= Michael Bowyer =

Actor in English Renaissance theatre in the Jacobean and Caroline eras

Michael Bowyer (1599–1645) was an actor in English Renaissance theatre in the Jacobean and Caroline eras. He spent most of his maturity with Queen Henrietta's Men, but finished his career with the King's Men. With the former company, he was one of "those of principal note," according to James Wright's Historia Histrionica (1699), one of the troupe's "eminent actors."

Bowyer, the son of a John Bowyer, was christened on 20 September 1599 in Kidderminster, Worcestershire. He played a series of important roles through his career, including:
- Beaufort in James Shirley's The Wedding;
- King John in Robert Davenport's King John and Matilda;
- Vitelli in Philip Massinger's The Renegado;
- Mr. Spencer in Thomas Heywood's The Fair Maid of the West;
- Scipio in Thomas Nabbes's Hannibal and Scipio.

Robert Davenport dedicated his poem Too Late to Call Back Yesterday to Bowyer and Richard Robinson.

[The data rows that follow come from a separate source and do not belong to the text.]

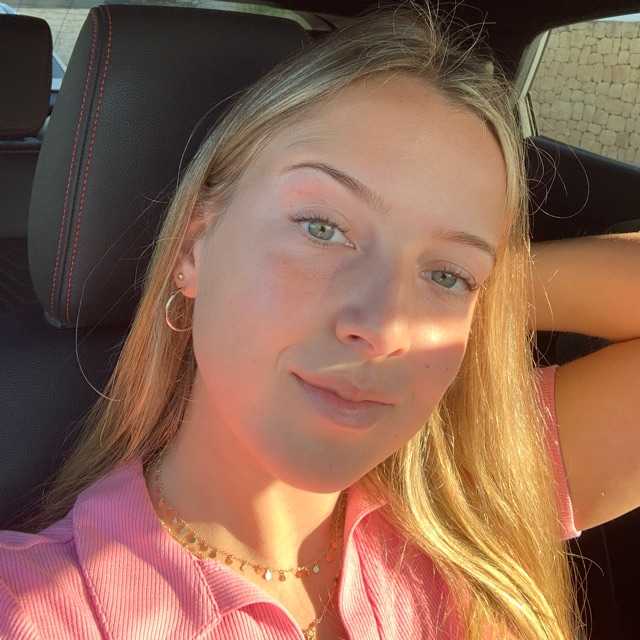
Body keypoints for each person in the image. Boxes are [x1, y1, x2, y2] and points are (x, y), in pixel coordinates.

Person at [1, 2, 639, 639]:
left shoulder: (472, 495)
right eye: (322, 228)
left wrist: (483, 299)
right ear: (193, 246)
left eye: (448, 275)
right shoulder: (33, 609)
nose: (385, 327)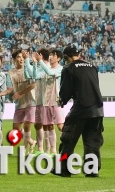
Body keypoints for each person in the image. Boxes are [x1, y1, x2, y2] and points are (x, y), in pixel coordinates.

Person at [54, 45, 103, 178]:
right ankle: (92, 170)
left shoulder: (68, 68)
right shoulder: (92, 66)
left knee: (68, 139)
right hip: (97, 109)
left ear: (66, 57)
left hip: (81, 108)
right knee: (92, 141)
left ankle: (64, 169)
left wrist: (62, 101)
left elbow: (66, 90)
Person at [38, 49, 65, 155]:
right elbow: (34, 76)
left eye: (53, 55)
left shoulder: (61, 69)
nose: (51, 57)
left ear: (58, 58)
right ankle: (52, 150)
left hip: (57, 100)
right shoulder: (46, 68)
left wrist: (40, 61)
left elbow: (50, 73)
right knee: (49, 126)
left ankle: (66, 147)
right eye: (50, 55)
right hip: (46, 100)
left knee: (60, 126)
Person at [10, 50, 37, 153]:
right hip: (19, 103)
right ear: (14, 60)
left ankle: (25, 150)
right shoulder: (11, 72)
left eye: (22, 57)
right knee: (16, 129)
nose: (21, 59)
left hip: (31, 101)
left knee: (26, 125)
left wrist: (20, 93)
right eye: (18, 57)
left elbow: (33, 85)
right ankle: (31, 141)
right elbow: (10, 87)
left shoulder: (28, 69)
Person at [29, 49, 49, 155]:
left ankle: (49, 149)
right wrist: (34, 63)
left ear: (40, 55)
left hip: (47, 101)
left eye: (36, 54)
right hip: (38, 100)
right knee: (38, 125)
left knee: (47, 125)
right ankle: (40, 149)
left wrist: (38, 63)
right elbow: (33, 77)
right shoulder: (39, 68)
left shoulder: (48, 67)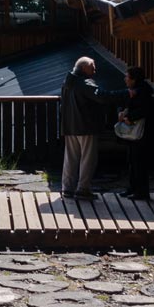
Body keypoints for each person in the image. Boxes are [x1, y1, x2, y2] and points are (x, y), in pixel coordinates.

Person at [60, 56, 125, 200]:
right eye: (92, 68)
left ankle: (67, 188)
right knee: (88, 159)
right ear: (84, 68)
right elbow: (102, 97)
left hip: (70, 126)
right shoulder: (84, 83)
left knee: (71, 158)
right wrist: (125, 94)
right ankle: (83, 189)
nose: (95, 71)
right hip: (86, 126)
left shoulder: (67, 82)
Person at [118, 65, 153, 201]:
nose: (125, 79)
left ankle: (142, 192)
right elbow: (126, 105)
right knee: (132, 161)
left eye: (127, 77)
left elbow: (144, 110)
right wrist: (122, 113)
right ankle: (133, 188)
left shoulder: (143, 92)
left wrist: (129, 117)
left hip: (142, 132)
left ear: (134, 79)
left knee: (139, 162)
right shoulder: (134, 90)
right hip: (134, 131)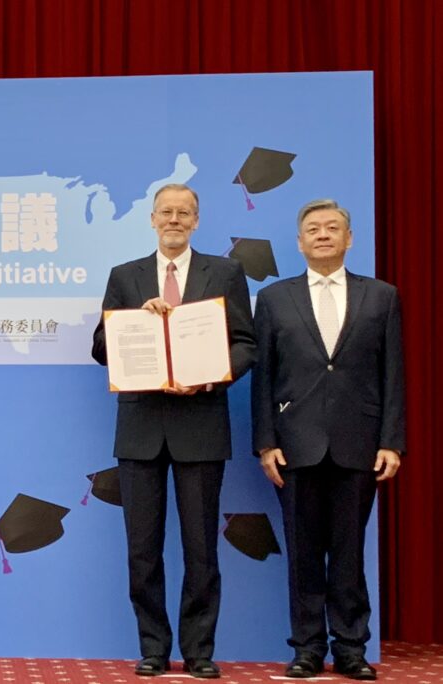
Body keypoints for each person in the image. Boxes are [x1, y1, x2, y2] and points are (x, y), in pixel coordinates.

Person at [92, 184, 256, 679]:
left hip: (201, 425)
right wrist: (133, 325)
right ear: (152, 219)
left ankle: (200, 651)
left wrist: (210, 375)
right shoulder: (125, 276)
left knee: (202, 548)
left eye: (185, 213)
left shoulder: (225, 272)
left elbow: (246, 344)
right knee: (142, 549)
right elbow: (101, 347)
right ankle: (153, 649)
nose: (175, 220)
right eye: (167, 212)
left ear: (197, 221)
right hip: (141, 429)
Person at [252, 199, 404, 681]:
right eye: (313, 229)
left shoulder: (381, 296)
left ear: (349, 238)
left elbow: (394, 374)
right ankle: (308, 648)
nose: (323, 234)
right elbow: (264, 379)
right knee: (301, 553)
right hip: (294, 445)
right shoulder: (275, 299)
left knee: (349, 550)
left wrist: (392, 441)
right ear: (299, 242)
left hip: (360, 443)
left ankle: (352, 647)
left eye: (332, 227)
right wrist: (265, 442)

The Queen's Men were disrupted by a long theatre closure due to bubonic plague, which lasted from May 1636 to October 1637. Bowyer, along with three other veterans of that troupe, may have been with James Shirley at the Werburgh Street Theatre in Dublin from 1637 to 1640.

Bowyer was a member of the King's Men by January 1640. He was one of the six members of that company who were named Grooms of the Chamber on 22 January 1641, indicating that he was a sharer in the troupe by that time.

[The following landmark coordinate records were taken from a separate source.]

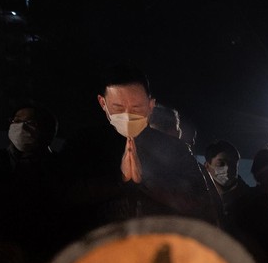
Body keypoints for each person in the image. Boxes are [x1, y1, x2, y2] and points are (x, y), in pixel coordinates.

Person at [59, 64, 219, 236]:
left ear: (151, 105)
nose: (128, 115)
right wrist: (120, 181)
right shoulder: (84, 144)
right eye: (118, 108)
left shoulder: (174, 148)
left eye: (136, 108)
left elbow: (202, 206)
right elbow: (62, 198)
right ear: (102, 103)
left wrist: (146, 183)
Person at [0, 103, 66, 263]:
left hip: (45, 258)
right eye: (16, 121)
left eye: (30, 122)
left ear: (47, 131)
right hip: (1, 257)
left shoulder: (62, 170)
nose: (21, 127)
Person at [203, 139, 250, 219]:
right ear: (207, 166)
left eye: (232, 164)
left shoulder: (250, 199)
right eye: (220, 164)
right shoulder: (198, 197)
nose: (227, 169)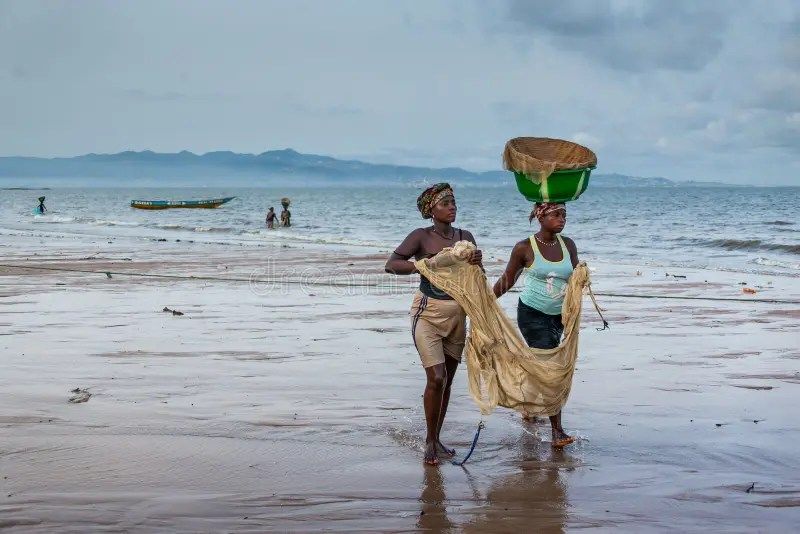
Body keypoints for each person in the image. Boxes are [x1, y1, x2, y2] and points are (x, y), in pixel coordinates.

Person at [385, 183, 483, 465]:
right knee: (436, 377)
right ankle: (429, 441)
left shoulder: (465, 236)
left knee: (448, 381)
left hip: (458, 316)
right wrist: (424, 264)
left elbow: (475, 276)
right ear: (431, 210)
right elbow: (392, 264)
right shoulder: (421, 237)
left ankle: (437, 438)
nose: (452, 207)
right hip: (427, 314)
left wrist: (477, 260)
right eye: (445, 203)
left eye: (453, 202)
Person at [492, 202, 578, 447]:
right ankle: (557, 431)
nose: (562, 219)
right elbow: (508, 279)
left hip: (558, 316)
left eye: (564, 215)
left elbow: (574, 279)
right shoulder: (524, 248)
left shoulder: (568, 245)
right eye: (556, 215)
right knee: (551, 369)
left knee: (542, 363)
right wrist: (484, 301)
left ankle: (528, 407)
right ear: (541, 217)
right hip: (532, 313)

As with many actors, his fortunes passed into eclipse after the London theatres were closed in September 1642 at the start of the English Civil War. According to a 1655 lawsuit filed by fellow Queen Henrietta's and King's Man Theophilus Bird, Bowyer, along with Thomas Pollard and other members of the King's Men, sold off the company's play scripts and costumes sometime after the theatres closed. By the time of Bird's suit, Bowyer was a decade dead.

Little is known of Bowyer's personal life. He and his wife christened and then buried a son named William in 1621; and they christened and buried another son of the same name the following year, 1622.